» Task statement
In the listing below, the answer starts at the line that has "text_box [1087, 817, 1176, 898]" and stops after the line that has "text_box [536, 614, 962, 1000]"; please repeat that part exactly and nothing more.

» Task input
────────────────────────────────────────

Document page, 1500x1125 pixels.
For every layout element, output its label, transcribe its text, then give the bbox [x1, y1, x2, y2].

────────────────────────────────────────

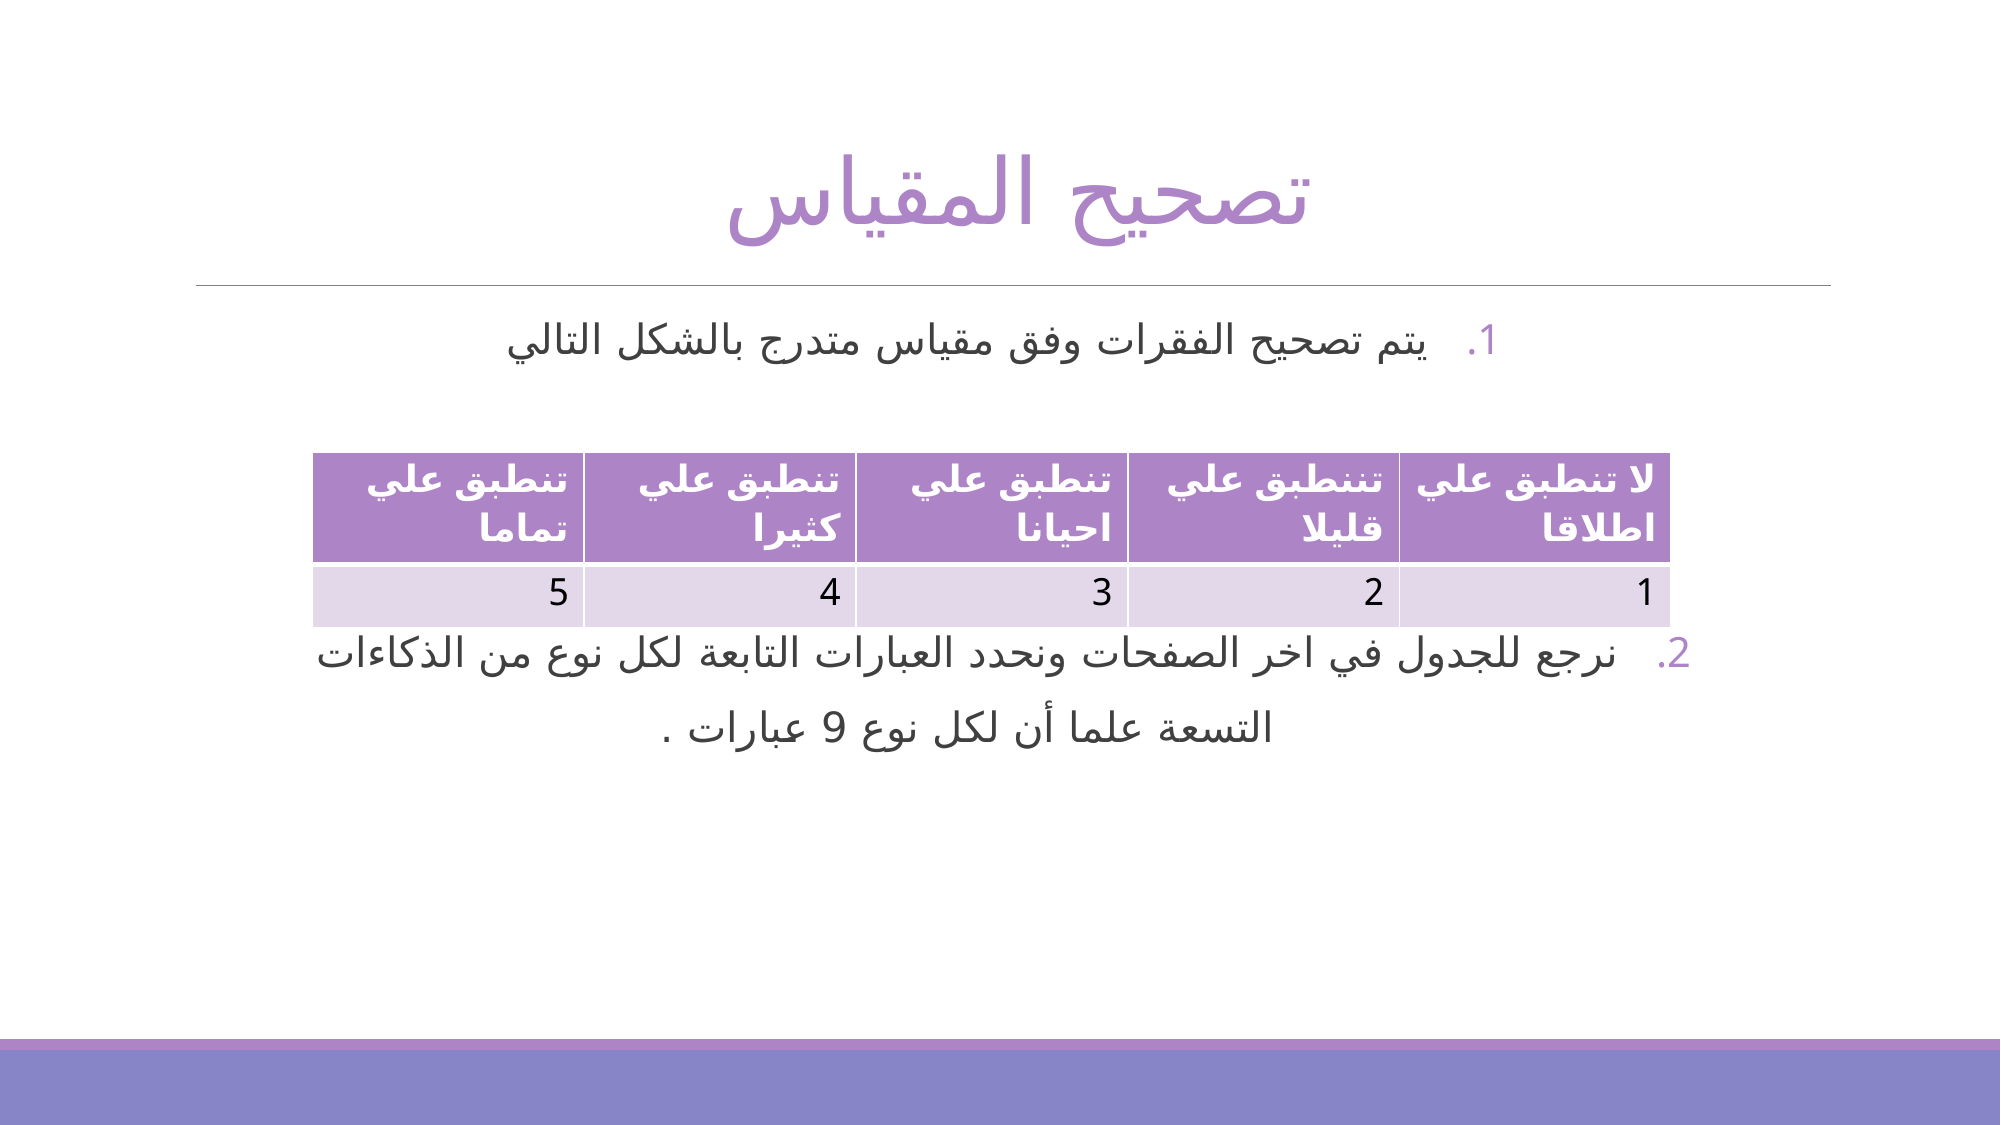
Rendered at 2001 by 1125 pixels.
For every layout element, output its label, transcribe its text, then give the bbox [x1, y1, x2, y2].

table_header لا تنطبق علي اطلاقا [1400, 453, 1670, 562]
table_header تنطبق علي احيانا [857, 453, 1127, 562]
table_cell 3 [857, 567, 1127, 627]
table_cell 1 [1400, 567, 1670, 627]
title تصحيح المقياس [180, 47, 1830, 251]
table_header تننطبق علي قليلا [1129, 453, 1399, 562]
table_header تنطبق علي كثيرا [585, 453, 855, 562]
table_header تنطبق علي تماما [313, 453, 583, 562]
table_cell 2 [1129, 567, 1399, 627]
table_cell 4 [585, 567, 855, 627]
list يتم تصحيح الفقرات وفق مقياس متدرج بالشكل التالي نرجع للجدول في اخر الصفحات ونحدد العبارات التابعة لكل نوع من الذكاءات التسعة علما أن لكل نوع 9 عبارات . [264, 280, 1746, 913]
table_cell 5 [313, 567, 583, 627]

────────────────────────────────────────

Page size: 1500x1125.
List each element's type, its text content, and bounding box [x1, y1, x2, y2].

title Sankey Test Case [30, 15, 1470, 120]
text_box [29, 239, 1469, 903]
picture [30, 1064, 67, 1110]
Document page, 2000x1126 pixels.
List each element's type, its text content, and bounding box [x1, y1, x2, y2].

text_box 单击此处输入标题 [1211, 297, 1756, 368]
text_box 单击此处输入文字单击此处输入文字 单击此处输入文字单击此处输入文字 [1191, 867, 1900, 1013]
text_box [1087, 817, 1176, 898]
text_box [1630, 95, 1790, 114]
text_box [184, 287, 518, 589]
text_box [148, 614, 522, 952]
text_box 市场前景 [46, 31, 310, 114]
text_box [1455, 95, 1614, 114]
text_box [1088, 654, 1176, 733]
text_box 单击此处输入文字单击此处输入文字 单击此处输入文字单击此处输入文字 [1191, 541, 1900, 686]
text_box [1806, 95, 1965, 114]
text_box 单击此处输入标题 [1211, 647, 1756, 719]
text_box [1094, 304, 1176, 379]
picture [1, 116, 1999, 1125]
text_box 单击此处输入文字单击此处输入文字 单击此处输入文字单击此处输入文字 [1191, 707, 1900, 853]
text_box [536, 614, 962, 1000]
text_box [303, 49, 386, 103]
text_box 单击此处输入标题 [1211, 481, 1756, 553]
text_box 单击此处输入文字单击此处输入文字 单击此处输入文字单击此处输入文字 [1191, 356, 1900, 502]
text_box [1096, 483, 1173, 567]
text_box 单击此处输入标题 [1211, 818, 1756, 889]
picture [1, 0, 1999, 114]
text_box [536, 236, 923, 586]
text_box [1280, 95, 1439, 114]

────────────────────────────────────────

» Response below
text_box [1087, 817, 1176, 898]
text_box [1630, 95, 1790, 114]
text_box [184, 287, 518, 589]
text_box [148, 614, 522, 952]
text_box 市场前景 [46, 31, 310, 114]
text_box [1455, 95, 1614, 114]
text_box [1088, 654, 1176, 733]
text_box 单击此处输入文字单击此处输入文字 单击此处输入文字单击此处输入文字 [1191, 541, 1900, 686]
text_box [1806, 95, 1965, 114]
text_box 单击此处输入标题 [1211, 647, 1756, 719]
text_box [1094, 304, 1176, 379]
picture [1, 116, 1999, 1125]
text_box 单击此处输入文字单击此处输入文字 单击此处输入文字单击此处输入文字 [1191, 707, 1900, 853]
text_box [536, 614, 962, 1000]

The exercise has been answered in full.